*Your assignment*: Locate the word "distribute" in the material, then show every line that holds it.

|---|

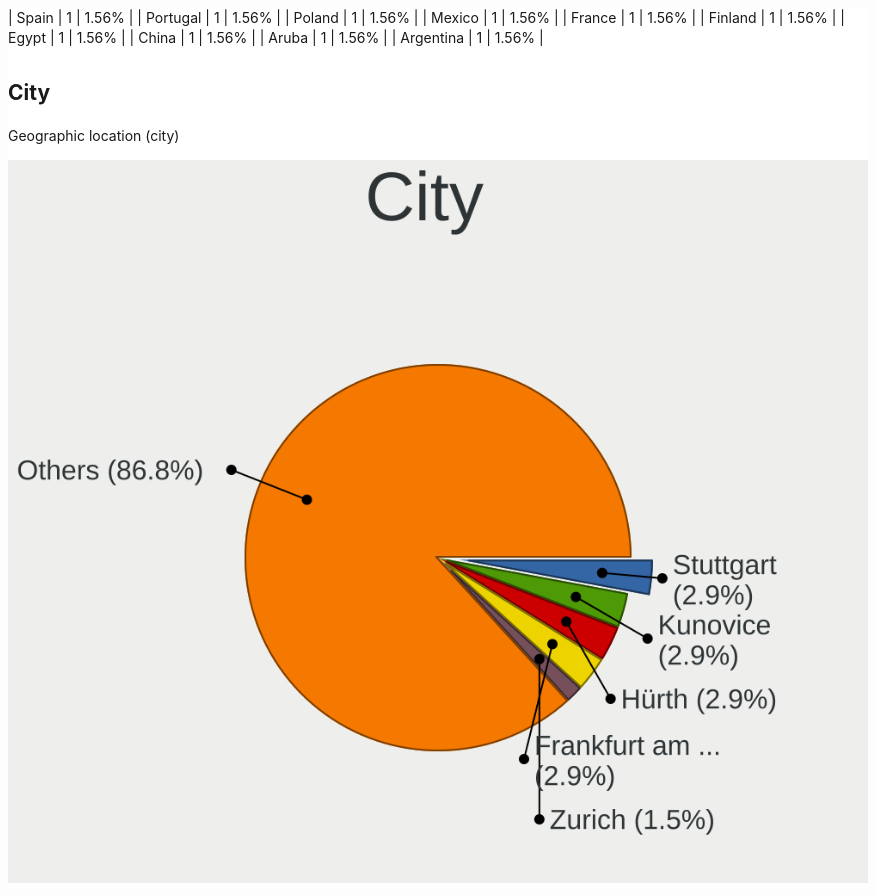 | Spain        | 1        | 1.56%   |
| Portugal     | 1        | 1.56%   |
| Poland       | 1        | 1.56%   |
| Mexico       | 1        | 1.56%   |
| France       | 1        | 1.56%   |
| Finland      | 1        | 1.56%   |
| Egypt        | 1        | 1.56%   |
| China        | 1        | 1.56%   |
| Aruba        | 1        | 1.56%   |
| Argentina    | 1        | 1.56%   |

City
----

Geographic location (city)

![City](./images/pie_chart/node_city.svg)
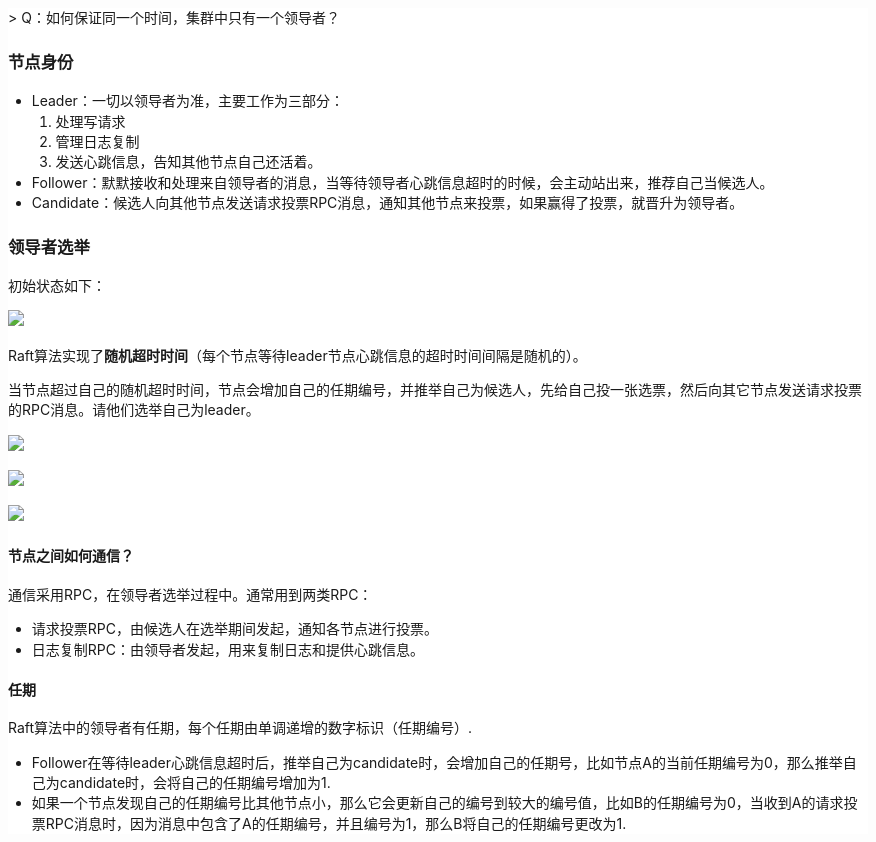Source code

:

&gt; Q：如何保证同一个时间，集群中只有一个领导者？



### 节点身份



- Leader：一切以领导者为准，主要工作为三部分：
  1. 处理写请求
  2. 管理日志复制
  3. 发送心跳信息，告知其他节点自己还活着。
- Follower：默默接收和处理来自领导者的消息，当等待领导者心跳信息超时的时候，会主动站出来，推荐自己当候选人。
- Candidate：候选人向其他节点发送请求投票RPC消息，通知其他节点来投票，如果赢得了投票，就晋升为领导者。





### 领导者选举



初始状态如下：

![](https://blog-1251613845.cos.ap-shanghai.myqcloud.com/distribute%20system/raft/status.jpg)

Raft算法实现了**随机超时时间**（每个节点等待leader节点心跳信息的超时时间间隔是随机的）。



当节点超过自己的随机超时时间，节点会增加自己的任期编号，并推举自己为候选人，先给自己投一张选票，然后向其它节点发送请求投票的RPC消息。请他们选举自己为leader。



![](https://blog-1251613845.cos.ap-shanghai.myqcloud.com/distribute%20system/raft/vote.jpg)

![](https://blog-1251613845.cos.ap-shanghai.myqcloud.com/distribute%20system/raft/vote2.jpg)



![](https://blog-1251613845.cos.ap-shanghai.myqcloud.com/distribute%20system/raft/success.jpg)



#### 节点之间如何通信？



通信采用RPC，在领导者选举过程中。通常用到两类RPC：

- 请求投票RPC，由候选人在选举期间发起，通知各节点进行投票。
- 日志复制RPC：由领导者发起，用来复制日志和提供心跳信息。



#### 任期

Raft算法中的领导者有任期，每个任期由单调递增的数字标识（任期编号）.

- Follower在等待leader心跳信息超时后，推举自己为candidate时，会增加自己的任期号，比如节点A的当前任期编号为0，那么推举自己为candidate时，会将自己的任期编号增加为1.
- 如果一个节点发现自己的任期编号比其他节点小，那么它会更新自己的编号到较大的编号值，比如B的任期编号为0，当收到A的请求投票RPC消息时，因为消息中包含了A的任期编号，并且编号为1，那么B将自己的任期编号更改为1.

|---|

*Exercise result*:
![](https://blog-1251613845.cos.ap-shanghai.myqcloud.com/distribute%20system/raft/status.jpg)
![](https://blog-1251613845.cos.ap-shanghai.myqcloud.com/distribute%20system/raft/vote.jpg)
![](https://blog-1251613845.cos.ap-shanghai.myqcloud.com/distribute%20system/raft/vote2.jpg)
![](https://blog-1251613845.cos.ap-shanghai.myqcloud.com/distribute%20system/raft/success.jpg)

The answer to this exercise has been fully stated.